I started using the same structure in my own emails. The ones I wrote by hand. It felt strange at first, borrowing from a machine I had built. But the machine was only reflecting what people had already shown me. That made it easier to trust.

The loop works in three steps now. The AI drafts. The delivery service sends. The analytics report back. Then I review the report and adjust the prompts. Each cycle takes less time than the one before. What used to take a full day now takes an hour of reviewing and tweaking.

PERFORMANCE

Last 30 Days

Across 1,247 automated sends

47%

Open rate

12%

Click rate

3.2%

Unsubscribe

BEST PERFORMING VARIABLE

Subject lines under 45 characters with a direct question

Where the Complexity Lives

The hardest part was not the code. It was managing the thresholds. I had to decide when to let the system send automatically and when to hold it back. Too much automation and the emails felt cold. Too much manual review and I lost the time savings.
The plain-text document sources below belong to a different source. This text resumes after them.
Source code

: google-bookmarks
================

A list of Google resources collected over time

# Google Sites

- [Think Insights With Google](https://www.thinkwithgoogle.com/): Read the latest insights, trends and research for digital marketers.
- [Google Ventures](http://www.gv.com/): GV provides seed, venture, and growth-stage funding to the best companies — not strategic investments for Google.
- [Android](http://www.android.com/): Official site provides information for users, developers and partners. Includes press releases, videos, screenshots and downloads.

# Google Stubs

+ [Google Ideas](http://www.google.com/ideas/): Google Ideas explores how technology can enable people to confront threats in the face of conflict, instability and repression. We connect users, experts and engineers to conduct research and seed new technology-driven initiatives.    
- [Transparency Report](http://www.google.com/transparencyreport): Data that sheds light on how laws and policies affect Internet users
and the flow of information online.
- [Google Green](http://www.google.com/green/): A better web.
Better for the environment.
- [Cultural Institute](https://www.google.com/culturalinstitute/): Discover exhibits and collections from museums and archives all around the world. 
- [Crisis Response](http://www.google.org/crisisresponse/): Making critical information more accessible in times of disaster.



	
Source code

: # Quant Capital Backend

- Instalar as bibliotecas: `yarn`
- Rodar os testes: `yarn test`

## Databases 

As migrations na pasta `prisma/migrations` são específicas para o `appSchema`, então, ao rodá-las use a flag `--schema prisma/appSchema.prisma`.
I settled on a hybrid model. The AI writes three variations. I pick one. Then the system handles timing and follow ups. That balance feels right for now. It might shift as the models get better. But I suspect the human part will always need to be there.

Another layer I did not anticipate was content freshness. The AI would sometimes pull from older patterns if I did not update the prompt library. I started keeping a small document with recent examples of what worked. That document feeds into the prompt each time. It keeps the writing from feeling stale.

WORKFLOW

One Send, From Start to Finish

1. Trigger

Contact reaches a milestone or inactivity period

2. Draft

AI generates three options using stored preferences

3. Review

Quick edit and selection of final version

4. Schedule

System picks optimal time based on past behavior

Small Changes That Made a Difference

The subject line testing was the first thing I automated. I used to write one subject line and hope. Now the system tests three variations on a small segment before sending to the rest. The difference was immediate. Open rates went up by a noticeable margin without any change to the actual email content.
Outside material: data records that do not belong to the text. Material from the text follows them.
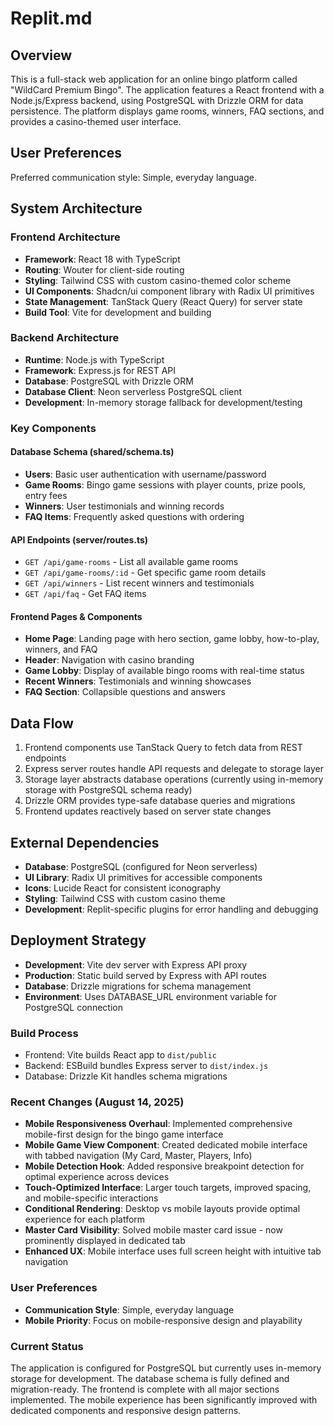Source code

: # Replit.md

## Overview
This is a full-stack web application for an online bingo platform called "WildCard Premium Bingo". The application features a React frontend with a Node.js/Express backend, using PostgreSQL with Drizzle ORM for data persistence. The platform displays game rooms, winners, FAQ sections, and provides a casino-themed user interface.

## User Preferences
Preferred communication style: Simple, everyday language.

## System Architecture

### Frontend Architecture
- **Framework**: React 18 with TypeScript
- **Routing**: Wouter for client-side routing
- **Styling**: Tailwind CSS with custom casino-themed color scheme
- **UI Components**: Shadcn/ui component library with Radix UI primitives
- **State Management**: TanStack Query (React Query) for server state
- **Build Tool**: Vite for development and building

### Backend Architecture
- **Runtime**: Node.js with TypeScript
- **Framework**: Express.js for REST API
- **Database**: PostgreSQL with Drizzle ORM
- **Database Client**: Neon serverless PostgreSQL client
- **Development**: In-memory storage fallback for development/testing

### Key Components

#### Database Schema (shared/schema.ts)
- **Users**: Basic user authentication with username/password
- **Game Rooms**: Bingo game sessions with player counts, prize pools, entry fees
- **Winners**: User testimonials and winning records
- **FAQ Items**: Frequently asked questions with ordering

#### API Endpoints (server/routes.ts)
- `GET /api/game-rooms` - List all available game rooms
- `GET /api/game-rooms/:id` - Get specific game room details
- `GET /api/winners` - List recent winners and testimonials
- `GET /api/faq` - Get FAQ items

#### Frontend Pages & Components
- **Home Page**: Landing page with hero section, game lobby, how-to-play, winners, and FAQ
- **Header**: Navigation with casino branding
- **Game Lobby**: Display of available bingo rooms with real-time status
- **Recent Winners**: Testimonials and winning showcases
- **FAQ Section**: Collapsible questions and answers

## Data Flow
1. Frontend components use TanStack Query to fetch data from REST endpoints
2. Express server routes handle API requests and delegate to storage layer
3. Storage layer abstracts database operations (currently using in-memory storage with PostgreSQL schema ready)
4. Drizzle ORM provides type-safe database queries and migrations
5. Frontend updates reactively based on server state changes

## External Dependencies
- **Database**: PostgreSQL (configured for Neon serverless)
- **UI Library**: Radix UI primitives for accessible components
- **Icons**: Lucide React for consistent iconography
- **Styling**: Tailwind CSS with custom casino theme
- **Development**: Replit-specific plugins for error handling and debugging

## Deployment Strategy
- **Development**: Vite dev server with Express API proxy
- **Production**: Static build served by Express with API routes
- **Database**: Drizzle migrations for schema management
- **Environment**: Uses DATABASE_URL environment variable for PostgreSQL connection

### Build Process
- Frontend: Vite builds React app to `dist/public`
- Backend: ESBuild bundles Express server to `dist/index.js`
- Database: Drizzle Kit handles schema migrations

### Recent Changes (August 14, 2025)
- **Mobile Responsiveness Overhaul**: Implemented comprehensive mobile-first design for the bingo game interface
- **Mobile Game View Component**: Created dedicated mobile interface with tabbed navigation (My Card, Master, Players, Info)
- **Mobile Detection Hook**: Added responsive breakpoint detection for optimal experience across devices
- **Touch-Optimized Interface**: Larger touch targets, improved spacing, and mobile-specific interactions
- **Conditional Rendering**: Desktop vs mobile layouts provide optimal experience for each platform
- **Master Card Visibility**: Solved mobile master card issue - now prominently displayed in dedicated tab
- **Enhanced UX**: Mobile interface uses full screen height with intuitive tab navigation

### User Preferences
- **Communication Style**: Simple, everyday language
- **Mobile Priority**: Focus on mobile-responsive design and playability

### Current Status
The application is configured for PostgreSQL but currently uses in-memory storage for development. The database schema is fully defined and migration-ready. The frontend is complete with all major sections implemented. The mobile experience has been significantly improved with dedicated components and responsive design patterns.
Timing was the second adjustment. I built a simple lookup that checks when each recipient last opened an email from me. The system defaults to that hour plus or minus thirty minutes. It sounds like a small detail, but it cut my early morning sends to people who never opened before 10 AM. That mattered.

I also stopped trying to personalize everything. The AI wanted to insert names and details constantly. But some emails worked better when they were more general. The system learned that over time. Now it only personalizes when the data suggests it will help.

TOOLKIT

Resources I Use

Not sponsored. Just what works.

SendGrid API Docs

Clear examples. Good error messages. Free tier for testing.

OpenAI Playground

Where I test prompts before moving them to code.

Retool

Built a quick dashboard to review drafts and logs in one place.
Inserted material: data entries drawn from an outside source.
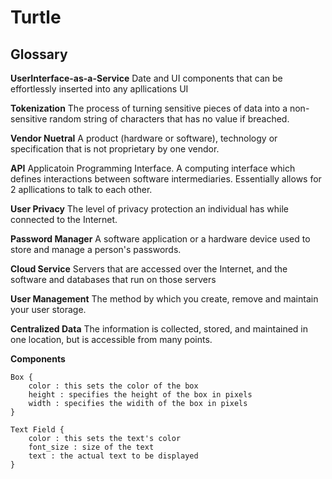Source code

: # Turtle

## Glossary

**UserInterface-as-a-Service** Date and UI components that can be effortlessly inserted into any apllications UI
  
 **Tokenization** The process of turning sensitive pieces of data into a non-sensitive random string of characters that has no value if breached.
 
 **Vendor Nuetral** A product (hardware or software), technology or specification that is not proprietary by one vendor.
 
 **API** Applicatoin Programming Interface. A computing interface which defines interactions between software intermediaries. Essentially allows for 2 apllications to talk to each other.
 
 **User Privacy** The level of privacy protection an individual has while connected to the Internet.
 
 **Password Manager** A software application or a hardware device used to store and manage a person's passwords.
 
 **Cloud Service** Servers that are accessed over the Internet, and the software and databases that run on those servers
 
**User Management** The method by which you create, remove and maintain your user storage.

**Centralized Data** The information is collected, stored, and maintained in one location, but is accessible from many points.

**Components**

    Box {
        color : this sets the color of the box
        height : specifies the height of the box in pixels
        width : specifies the widith of the box in pixels
    }

    Text Field {
        color : this sets the text's color
        font_size : size of the text
        text : the actual text to be displayed
    }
What I Would Do Differently

If I started again, I would build the analytics layer earlier. I waited until I had the sending and content pieces in place. That meant I was sending for weeks without knowing what was actually working. The first month of data was noisy because I had no baseline.

I also underestimated how much storage the prompt history would need. Every variation, every subject line test, every edit I made got saved. That folder grew fast. But having it has been useful for reviewing what changed over time.

The thing I would keep the same is the pace. I added features slowly. One API at a time. One test group at a time. That kept the system stable and let me understand each part before moving to the next.